Corinne Hermant-de Callataÿ, Principal Administrator at the European Commission, Unit C4 'Multimedia for education, training and youth' of the Directorate General 'Education and Culture'.

http://europa.eu.int/comm/dgs/education_culture/index_fr.htm

Corinne is in charge of the part of the SOCRATES programme (European cooperation in education) dealing with the use of ICT (Information and Communication Technology) in education and Open and Distance Learning: the MINERVA action.

europa.eu.int/comm/education/socrates/minerva/ind1a.html

She is currently involved in the implementation and follow-up of the e Learning Action Plan, which is a Community framework for projects and policy initiatives in the field of ICT in learning.

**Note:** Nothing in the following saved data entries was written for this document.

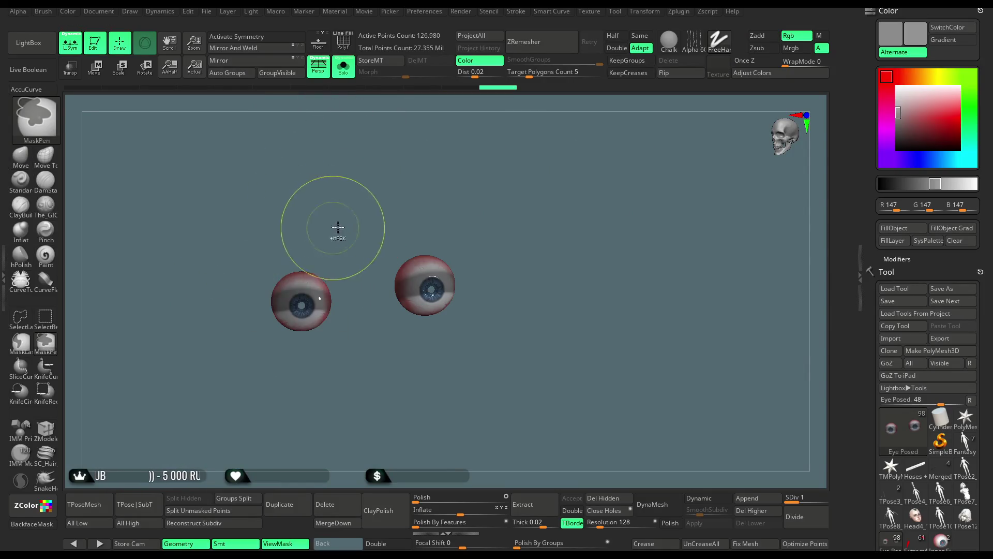
Step: Mask the left eyeball, invert the mask, and rotate the other eye with the Transpose gizmo
{"action": "left_click", "coordinate": [302, 306], "text": "ctrl"}
{"action": "left_click", "coordinate": [350, 220], "text": "ctrl"}
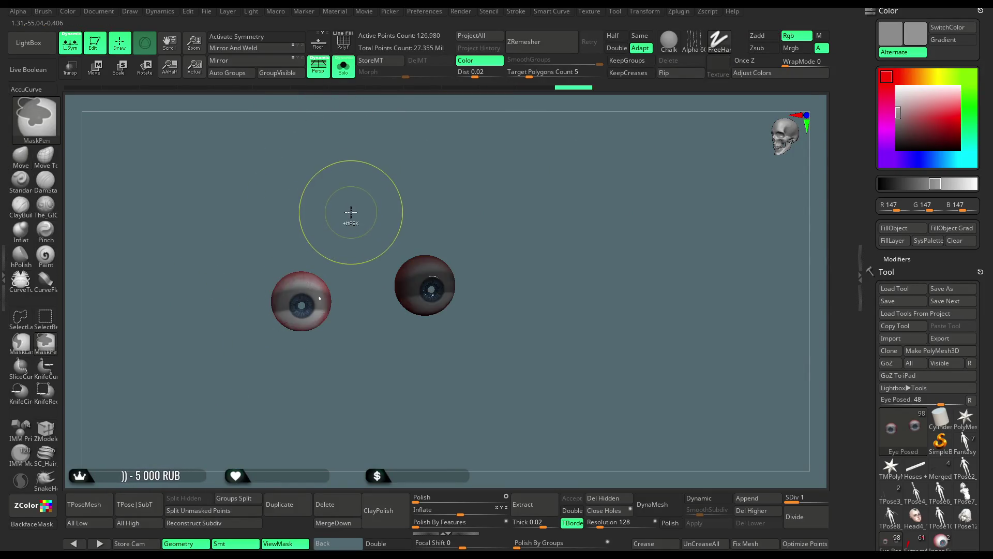
{"action": "left_click", "coordinate": [344, 67]}
{"action": "mouse_move", "coordinate": [616, 182]}
{"action": "left_mouse_down"}
{"action": "mouse_move", "coordinate": [630, 173]}
{"action": "mouse_move", "coordinate": [550, 212]}
{"action": "left_mouse_up"}
{"action": "left_click", "coordinate": [95, 68]}
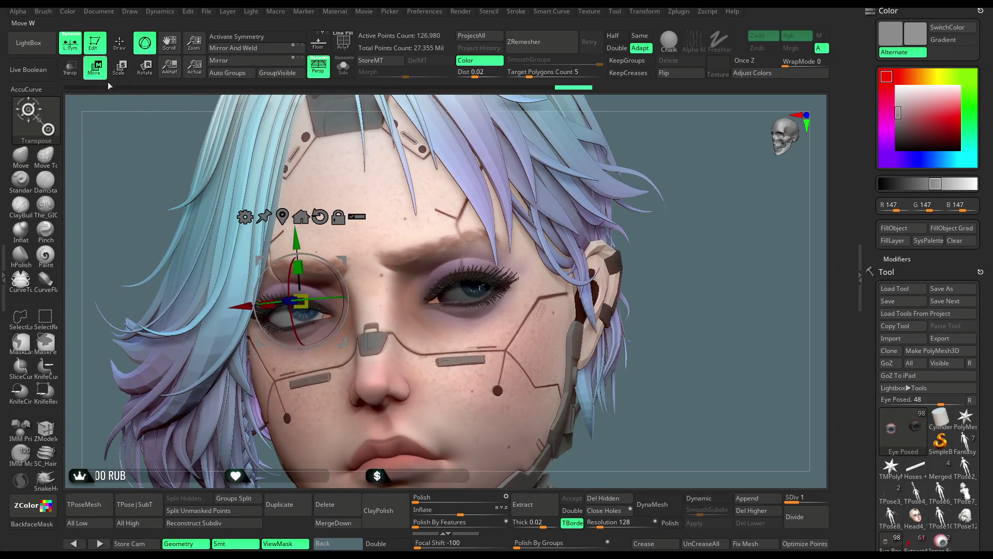
{"action": "left_click_drag", "start_coordinate": [339, 300], "coordinate": [331, 296]}
{"action": "left_click_drag", "start_coordinate": [702, 250], "coordinate": [601, 264]}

http://www.elearningeuropa.info

Before joining the Commission in 1988 she was in charge of educational technology in a French publicly-funded centre (CESTA) where the first European resource centre on educational software materials was set up in 1983. She has also been involved, as a social science researcher, in investigating the social and organisational impact of new technologies. She wrote a book and contributed to several publications on the educational use of ICT, and on the public acceptance of new technology.